-------- Source records --------
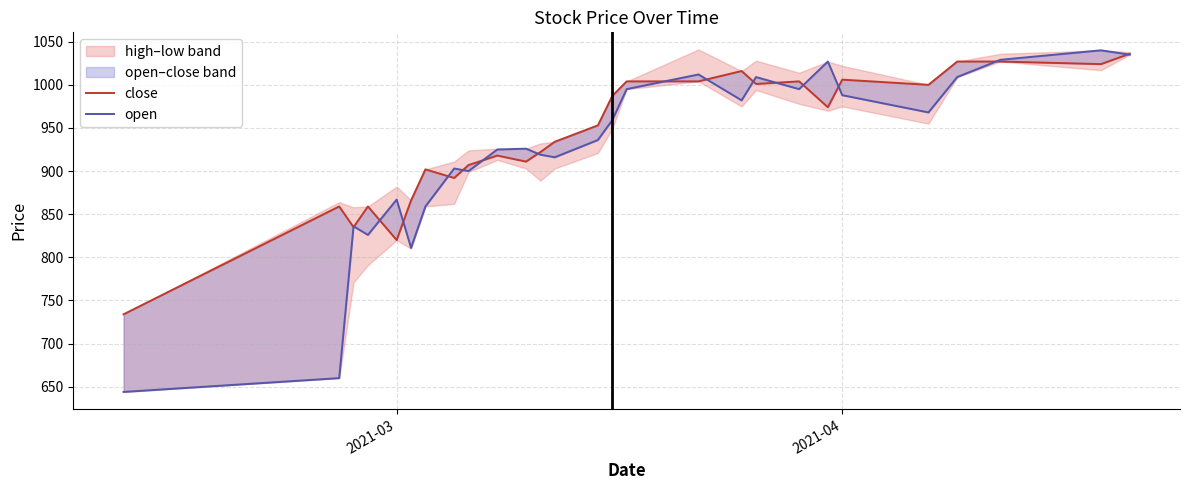

What is the minimum value shown in the chart?

644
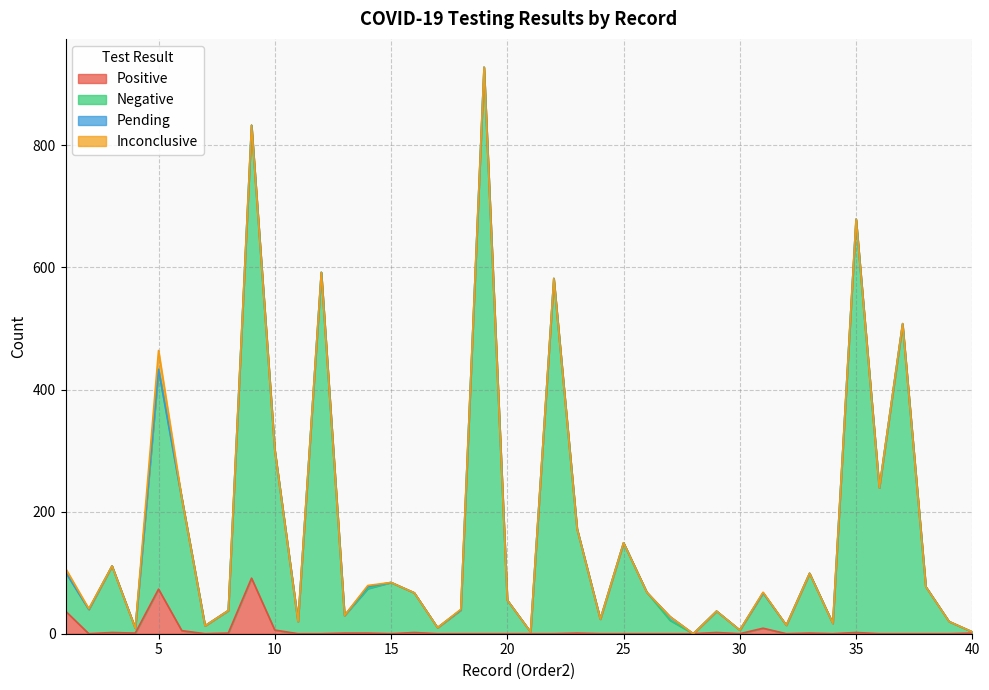

True or false: Negative has a value of 38 at 8.

True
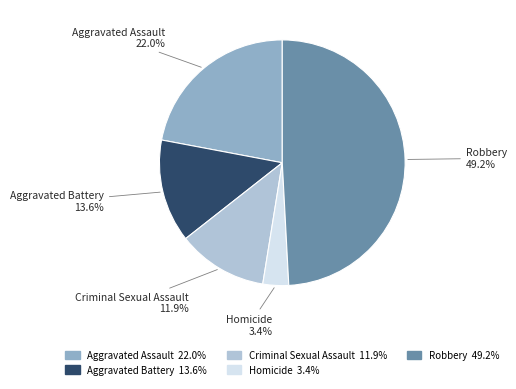

Which slice is the smallest?

Homicide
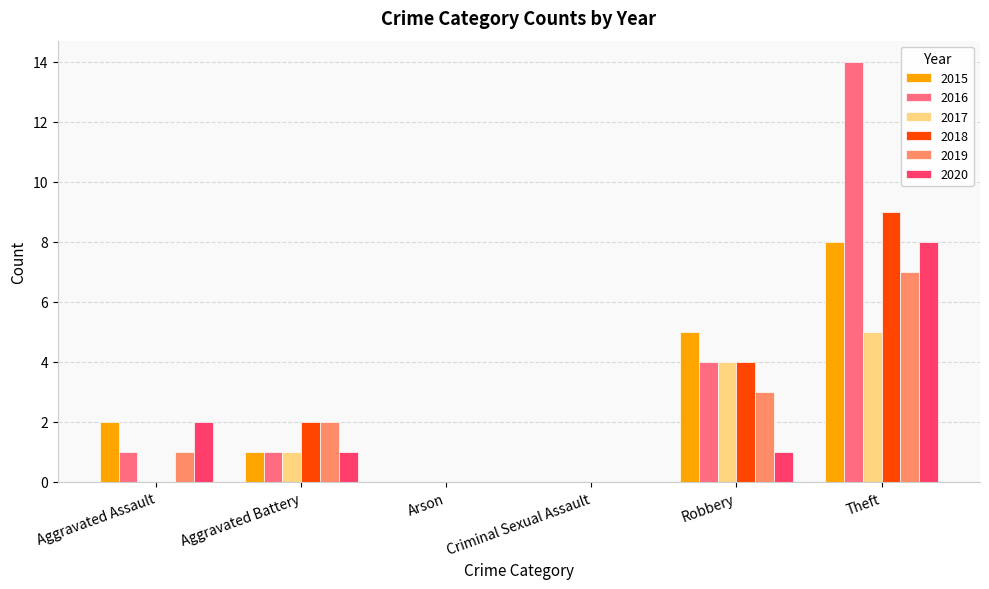

What is the sum of all 2019 values?

13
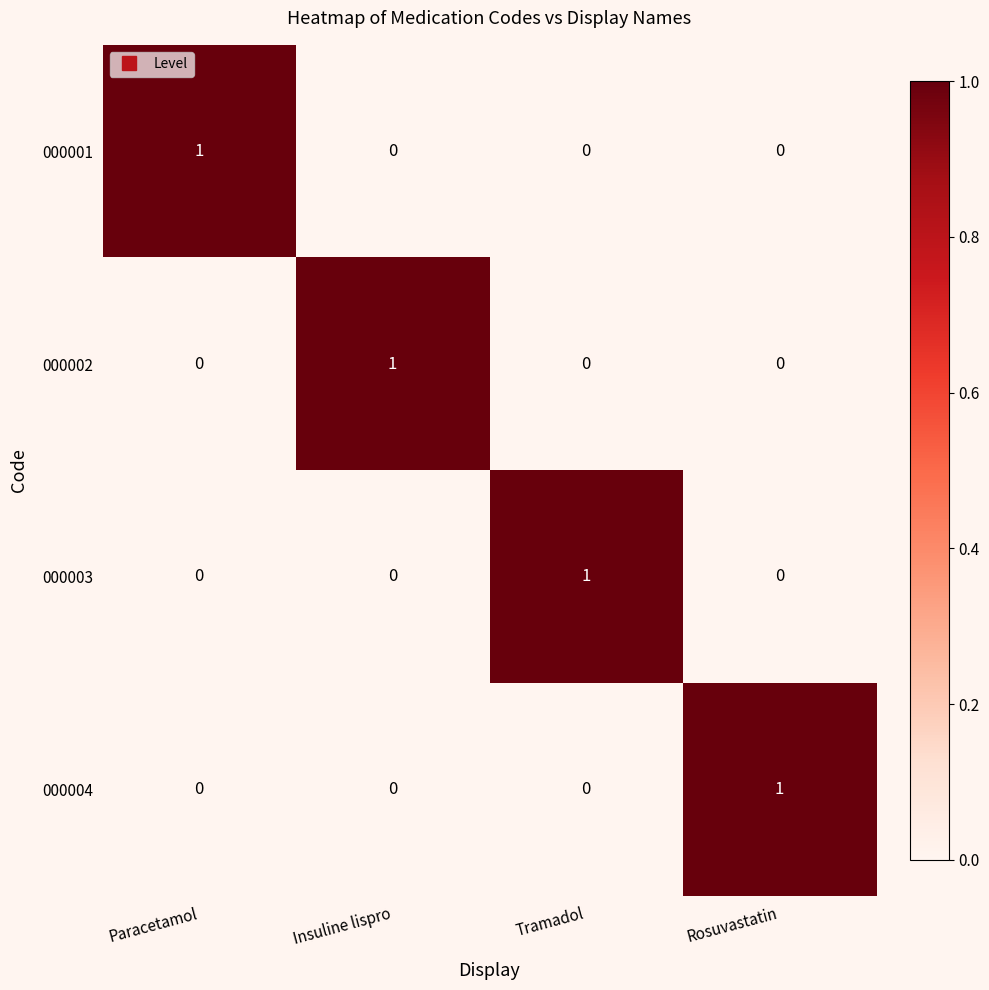

How many 000003 values are between 0 and 1?

4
--------
What to do: Reproduce every line of the material above word for word, omitting the pictures.

Exercise result:
What is the minimum value shown in the chart?

644

True or false: Negative has a value of 38 at 8.

True

Which slice is the smallest?

Homicide

What is the sum of all 2019 values?

13

How many 000003 values are between 0 and 1?

4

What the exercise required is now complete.